[START Provided text]
📅 发布时间：2026/6/20 17:26:56

WizMap

https://github.com/fanqingsong/wizmap/tree/main

What is WizMap?

WizMap is a scalable interactive visualization tool to help you easily explore large machine learning embeddings. With a novel multi-resolution embedding summarization method and a familiar map-like interaction design, WizMap allows you to navigate and interpret embedding spaces with ease.

✅	Scalable to millions of embedding point
✅	Multi-resolution embedding summaries
✅	Fast embedding search
✅	Multimodal data (text and image)
✅	Animated embedding evolution
✅	Support computational notebooks (e.g., Jupyter, Colab, VS Code)
✅	Sharable URLs

WizMap Gallery


DiffusionDB Prompts + Images	ACL Paper Abstracts	IMDB Review Comments
1.8M text + 1.8M images	63k text	25k text
`CLIP` Embedding	`all-MiniLM-L6-v2` Embedding	`all-MiniLM-L6-v2` Embedding

Submit a PR to add your WizMap here! You can share your WizMap using a unique URL.

Analysis of WizMap: Scalable Interactive Visualization

https://zhuanlan.zhihu.com/p/1890105679064301606

WizMap Algorithm Principles

https://github.com/fanqingsong/wizmap/blob/main/docs/ALGORITHM-PRINCIPLES.en.md

This document explains the algorithmic principles behind WizMap's pipeline from raw text to a zoomable, interactive map. It does not cover code-level implementation.

In One Sentence

WizMap's goal: turn massive high-dimensional text embeddings into a zoomable, terrain-like map with landmarks.

It achieves this by combining three core algorithms:

UMAP dimensionality reduction — high-dimensional vectors → 2D coordinates
Gaussian Kernel Density Estimation (KDE) — scattered points → continuous density contours (terrain)
Quadtree + term-frequency topic extraction — spatial regions → multi-resolution semantic labels (place names)

All three share the same 2D coordinate system, so "where each point is", "how dense a region is", and "what a region is about" stay consistent on a single map, and granularity switches with zoom level — just like a real map.

1. Text Embedding

Principle

A pre-trained language model maps each piece of text to a high-dimensional vector (typically hundreds to thousands of dimensions), such that semantically similar texts are close together in vector space. This vector is the semantic foundation of the entire map — every subsequent geometric and clustering step relies on the assumption that "vector distance ≈ semantic difference."

Key Points

The vector itself is not rendered on the frontend; it only feeds the dimensionality reduction step.
[END Provided text]
[START Material provided]
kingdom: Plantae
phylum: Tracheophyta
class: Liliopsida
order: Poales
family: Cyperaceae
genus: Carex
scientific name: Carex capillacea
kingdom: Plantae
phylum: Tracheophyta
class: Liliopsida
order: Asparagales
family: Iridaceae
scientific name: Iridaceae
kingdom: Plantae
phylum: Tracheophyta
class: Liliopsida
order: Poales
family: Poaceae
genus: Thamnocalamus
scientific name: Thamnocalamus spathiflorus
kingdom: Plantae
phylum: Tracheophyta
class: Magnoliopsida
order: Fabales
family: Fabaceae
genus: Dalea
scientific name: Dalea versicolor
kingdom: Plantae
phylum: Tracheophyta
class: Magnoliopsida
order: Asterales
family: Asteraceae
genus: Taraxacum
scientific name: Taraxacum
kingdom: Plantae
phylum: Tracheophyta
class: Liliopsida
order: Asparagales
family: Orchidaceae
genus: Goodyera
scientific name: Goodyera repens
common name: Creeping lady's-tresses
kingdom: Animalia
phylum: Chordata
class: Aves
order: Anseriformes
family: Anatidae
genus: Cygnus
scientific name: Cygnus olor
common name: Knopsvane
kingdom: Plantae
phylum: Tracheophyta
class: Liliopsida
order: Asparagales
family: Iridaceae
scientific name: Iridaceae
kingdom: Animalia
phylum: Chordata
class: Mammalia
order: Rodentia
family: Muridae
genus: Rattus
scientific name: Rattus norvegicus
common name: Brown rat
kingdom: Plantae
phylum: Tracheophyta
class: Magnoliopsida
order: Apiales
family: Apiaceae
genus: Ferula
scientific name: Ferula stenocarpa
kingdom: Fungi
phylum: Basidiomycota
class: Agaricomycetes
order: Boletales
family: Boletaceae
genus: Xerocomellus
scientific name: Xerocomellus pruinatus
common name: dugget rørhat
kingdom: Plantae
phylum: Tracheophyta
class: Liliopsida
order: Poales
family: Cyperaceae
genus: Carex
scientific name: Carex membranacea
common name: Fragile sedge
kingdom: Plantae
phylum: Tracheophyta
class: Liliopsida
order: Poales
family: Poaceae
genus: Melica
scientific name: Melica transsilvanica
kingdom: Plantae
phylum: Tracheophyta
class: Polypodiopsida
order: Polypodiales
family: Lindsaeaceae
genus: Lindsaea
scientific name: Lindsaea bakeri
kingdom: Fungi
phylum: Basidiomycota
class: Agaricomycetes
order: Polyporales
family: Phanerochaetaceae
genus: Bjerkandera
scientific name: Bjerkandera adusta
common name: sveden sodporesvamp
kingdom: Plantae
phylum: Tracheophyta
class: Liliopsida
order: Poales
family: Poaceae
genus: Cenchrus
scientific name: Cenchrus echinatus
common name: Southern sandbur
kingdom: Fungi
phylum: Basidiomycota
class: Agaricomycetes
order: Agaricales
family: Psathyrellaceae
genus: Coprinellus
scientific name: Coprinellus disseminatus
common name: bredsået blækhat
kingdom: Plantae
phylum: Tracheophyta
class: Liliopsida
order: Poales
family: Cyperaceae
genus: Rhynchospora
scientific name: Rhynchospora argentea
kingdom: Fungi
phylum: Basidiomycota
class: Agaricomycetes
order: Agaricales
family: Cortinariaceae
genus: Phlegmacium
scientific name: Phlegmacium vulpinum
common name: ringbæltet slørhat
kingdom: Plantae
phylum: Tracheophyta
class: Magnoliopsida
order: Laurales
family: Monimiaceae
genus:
[END Material provided]
Continue the WizMap page from its final line, "The vector itself is not rendered on the frontend; it only feeds the dimensionality reduction step."

** Exercise response **
The distance metric is usually cosine similarity (direction-focused rather than magnitude), matching the intuition behind semantic comparison.

2. UMAP Dimensionality Reduction (High-D → 2D)

Principle

UMAP (Uniform Manifold Approximation and Projection) is a manifold-learning dimensionality reduction algorithm. Its core assumption is that data is sampled from an underlying low-dimensional manifold, and it tries to reproduce the high-dimensional local topology in a low-dimensional space.

The algorithm has two phases:

Phase 1: Build the high-dimensional topological graph

For each point, find its k nearest neighbors (k = n_neighbors).
Connect them with weighted edges, where the weight reflects "closeness" (closer = higher weight).
This graph encodes the data's local manifold structure.

Phase 2: Low-dimensional layout optimization

Initialize positions for all points in 2D space.
Optimize an objective function (based on cross-entropy) so that the 2D layout satisfies:
- Points connected in the high-dimensional graph (neighbors) → attract each other in 2D
- Points not connected → repel each other in 2D (to avoid collapse)
This is essentially a force-directed optimization, like a spring system.

Key Parameters

Parameter	Meaning	Effect
`n_neighbors`	Number of neighbors k used to build the graph	Large → global structure; Small → local detail
`min_dist`	Minimum allowed distance between points in 2D	Small → points clump tighter; Large → points spread out

Result

Each point gets an (x, y). Semantically related texts form "archipelagos / continents"; semantically distant ones separate.

But at this stage the 2D output is just a scattered cloud of points — it lacks a sense of terrain and semantic annotation. That is exactly what the next two steps provide.

3. Terrain via Contours (Gaussian KDE)

Motivation

Scatter plots are hard to read — you can't tell at a glance "where are most points?" So we convert the point cloud into a continuous density field, then render it as contours, making dense regions visually appear as "peaks."

Principle: Kernel Density Estimation (KDE)

Lay a grid over the 2D plane (e.g., 200×200).
Treat each data point as the "source" of a Gaussian bump (a bell-shaped surface).
For each grid cell center, sum the contributions of all Gaussian bumps at that location → that cell's density estimate.
All grid density values together form a smooth density surface.

Point cloud      Sum of Gaussian bumps      Density grid → contours·   ·                  ╱╲    ╱╲              ────╲────· ·      ──►         ╱  ╲╱╲╱  ╲      ──►     ╲   ╲·   ·                 ╱      ╲╲                ╲___╲

Role of Bandwidth

Bandwidth controls how "fat" each Gaussian bump is — the most important parameter of KDE:

Too large → over-smoothed, all peaks merge into a blob, detail lost.
Too small → noisy, spurious small peaks appear.

Typically set adaptively based on point count (more samples → narrower bandwidth).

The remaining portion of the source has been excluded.